Andrew Thomas and Sheriff Joe Arpaio's "Unholy Collaboration" Abused Justice -- Yet Arpaio's Skating Toward Re-Election
If the state Supreme Court had a disciplinary panel for sheriffs, Joe Arpaio would in all likelihood be stripped of his ability to practice law enforcement.
Yet Arpaio continues to skate toward potential re-election despite his role in many of the same actions that got his former ally, ex-Maricopa County Attorney Andrew Thomas, disbarred today.
Justice could still take place for Arpaio in the form of a criminal indictment from the U.S. Department of Justice, which for more than three years has been looking at alleged civil rights violations by Arpaio that include the claims of abuse-of-power addressed today in regard to Thomas.
There was an "unholy collaboration" between Arpaio and Thomas in their unethical fight against political enemies in the county, the state Supreme Court's disciplinary panel wrote in the opinion released today.
As far as Thomas and his former underlings are concerned, the evidence against them "speaks for itself" in terms of an apparent collaboration, the panel says. Thomas, Lisa Aubuchon, and Rachel Alexander never looked for evidence that might have stemmed from the investigations conducted by Arpaio's office, "because they always knew there was none," the panel concluded.
Aubuchon testified that she would casually sit in the office of Arpaio's former chief deputy, Dave Hendershott, "some evenings" to talk about the tactics in the county fight -- and Arpaio was there -- the panel wrote.
Presiding Disciplinary Judge William O'Neil, attorney Mark Sifferman, and the Reverend John Hall note somberly in their findings, "The Sheriff is not subject to the Professional Rules of Conduct for attorneys."
Arpaio is, however, subject to the whims of voters. It remains to be seen how seriously county residents will consider the evidence of Arpaio's corruption that surfaced in the case against Thomas, Aubuchon, and Alexander.
In 2009, for example, Arpaio and his chief deputy ended up "closing their eyes" to the Constitutional rights of Supervisor Don Stapley, the panelists wrote. Despite having no convincing evidence of a crime committed by Stapley and having been warned by Yavapai County Attorney Sheila Polk that the case wasn't ready, Arpaio ordered the arrest anyway.
When confronted later about the blatantly unethical act by Polk, Arpaio "exploded," the panelists noted.
They wrote that the "fake court-tower investigation," launched under Arpaio's direction, was "subterfuge from the beginning."
As with much of the apparent corruption committed by Arpaio's office, the sheriff cries that he was "duped" by Chief Deputy Hendershott.

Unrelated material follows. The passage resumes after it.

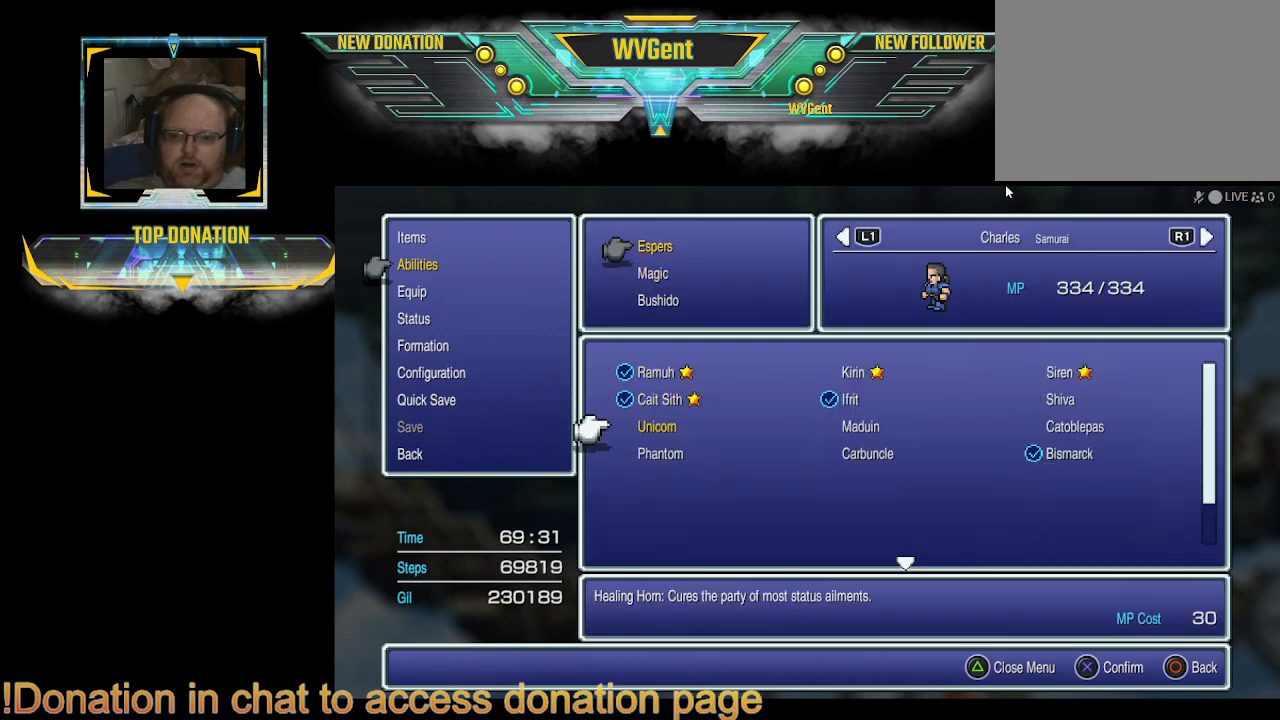
{"buttons": [], "left_stick": "center", "right_stick": "center", "events": [[433, "DPAD_UP", "down"], [500, "DPAD_UP", "up"]]}
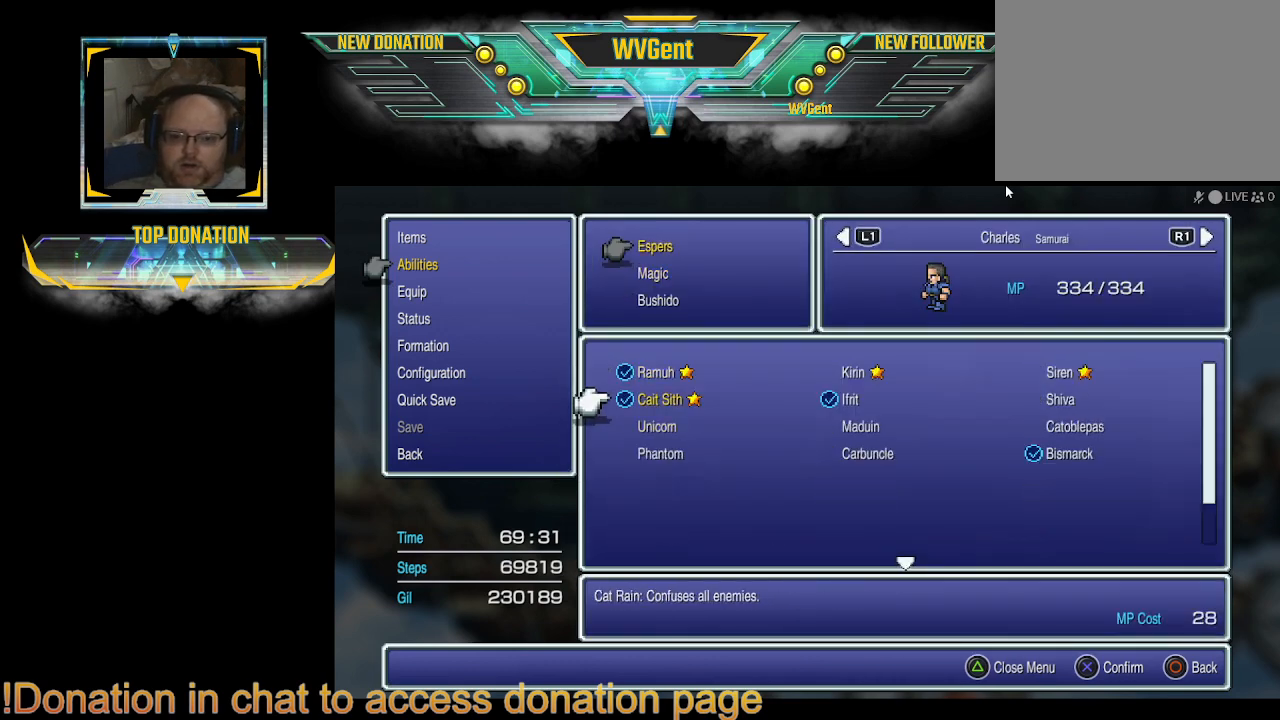
{"buttons": [], "left_stick": "center", "right_stick": "center", "events": [[167, "DPAD_RIGHT", "down"], [300, "DPAD_RIGHT", "up"]]}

The evidence, however, shows that Arpaio wasn't really duped.
Under Arpaio's leadership, sheriff's deputies were used like a personal goon squad to intimidate county employees. The panelists wrote:
The testimony regarding the purported Court Tower investigation, which involved entering the sanctity of the homes of large numbers of county employees, often on weekends, was surreal. The evidence was that officers, often late at night, with surreptitiously hidden recorders, demanded to enter the homes of these individual employees to interrogate them.
On Page 21, the panelists wrote that while the actions from Arpaio's office became "increasingly questionable," Thomas failed in his duty to provide some check and balance.
In December 2009, Arpaio stood next to Thomas at a news conference and announced that they were filing a federal racketeering lawsuit against county officials, judges, and lawyers. As we noted then, the lawsuit was full of flaws and presented poor evidence.
The disciplinary panel summed up the devious scheme in today's opinion:
With the RICO action Mr. Thomas, Ms. Aubuchon and Ms. Alexander abused their power and authority as County officers. They filed and prosecuted the action in retaliation against the defendants, not based upon any alleged criminal activity, but rather based upon the defendants' exercise of lawful authority that frustrated and infuriated Mr. Thomas and Sheriff Arpaio.
If Thomas, Aubuchon, and Alexander abused their power with this action, so did Arpaio.
Of course, the damning portrait of a corrupt sheriff binding himself to a corrupt prosecutor can't be completed just by looking at his scandals with Thomas. Arpaio has numerous scandals of own for the public to consider before the election, including potential campaign crimes and what the Justice Department calls the worst case of racial profiling U.S. history.
Without Arpaio's unhealthy influence, Thomas might still be a lawyer today.